Folded the case is about 2/3 the width of the webbing example. Instead of a webbing shoulder strap it has a length of cord tied through two metal eyelets at the top of the case. It folds into three parts and is secured in the front with a press stud tab and a top flap:

The reverse also has a top flap and a set of pencil loops:

Lifting the flap allows the pencils to be added or removed:

The underside of this top flap has the W/|\D mark:

Once opened out the map case has three celluloid panels, linked together with tape:

A map can be fitted across the width of the map case, protected by the celluloid. Another tab and press stud helps hold the map in place:

This early celluloid had a tendency to melt if it came into contact with mosquito cream- a real possibility in jungle environments- so a label is attached warning the user to be careful and keep insect repellant away from the plastic:

The maker’s name of RD & Co Ltd.

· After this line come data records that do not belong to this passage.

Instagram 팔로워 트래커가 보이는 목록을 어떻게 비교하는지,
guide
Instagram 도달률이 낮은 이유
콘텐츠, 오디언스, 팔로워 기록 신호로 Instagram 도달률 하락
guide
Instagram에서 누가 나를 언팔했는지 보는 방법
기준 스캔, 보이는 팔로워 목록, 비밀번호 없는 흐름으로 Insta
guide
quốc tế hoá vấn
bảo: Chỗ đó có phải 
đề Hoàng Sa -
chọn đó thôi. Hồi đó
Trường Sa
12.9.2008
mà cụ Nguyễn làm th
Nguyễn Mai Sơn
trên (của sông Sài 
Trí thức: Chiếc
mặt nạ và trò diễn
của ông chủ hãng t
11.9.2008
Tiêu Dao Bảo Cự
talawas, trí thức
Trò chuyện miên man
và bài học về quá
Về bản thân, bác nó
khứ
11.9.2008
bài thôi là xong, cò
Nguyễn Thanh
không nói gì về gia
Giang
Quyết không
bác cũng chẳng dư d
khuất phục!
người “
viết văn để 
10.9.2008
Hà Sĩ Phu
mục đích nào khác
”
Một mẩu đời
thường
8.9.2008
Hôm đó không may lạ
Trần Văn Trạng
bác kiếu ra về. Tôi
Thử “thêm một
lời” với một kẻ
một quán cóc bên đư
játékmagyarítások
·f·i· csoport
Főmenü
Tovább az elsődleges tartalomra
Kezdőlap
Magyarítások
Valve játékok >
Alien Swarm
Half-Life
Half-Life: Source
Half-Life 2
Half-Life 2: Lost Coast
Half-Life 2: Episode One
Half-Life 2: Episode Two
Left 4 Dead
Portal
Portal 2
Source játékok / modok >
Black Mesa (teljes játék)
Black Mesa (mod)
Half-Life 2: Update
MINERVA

The map case has a black stamp with year of manufacture, 1945, and the /|\ mark:

This map case is often associated with the 44 pattern web gear and wider jungle equipment introduced following the Lethbridge Commission, but whether the design was the direct result of their recommendations or it just came into service at the same time is unclear.

Map cases were reasonably durable, but could fall victim to odd forms of destruction in the jungle, as recalled by Raymond Swindell who served in Malaya during the Second World War:

One night we had gone to bed and after a while, the man next to me said that he had been bitten on the back of his neck. Shortly afterwards I was bitten. This roused the rest of the men, and when a light was shone, we could see that an army of termite ants were on the move, and were devouring everything in their path. The next morning at first light we could see the path they had taken, eating canvas webbing, clothes, and anything that wasn’t solid. They had gone diagonally across my map case leaving only the brass buckles and plastic.

One wonders quite what stores made of this explanation when he returned what was left for a replacement…

One comment

  1. I once owned a WW1 Officer’s map case in a near identical design but made in khaki material with leather suspension strap and a brass spring clip for the Sam Browne belt D ring.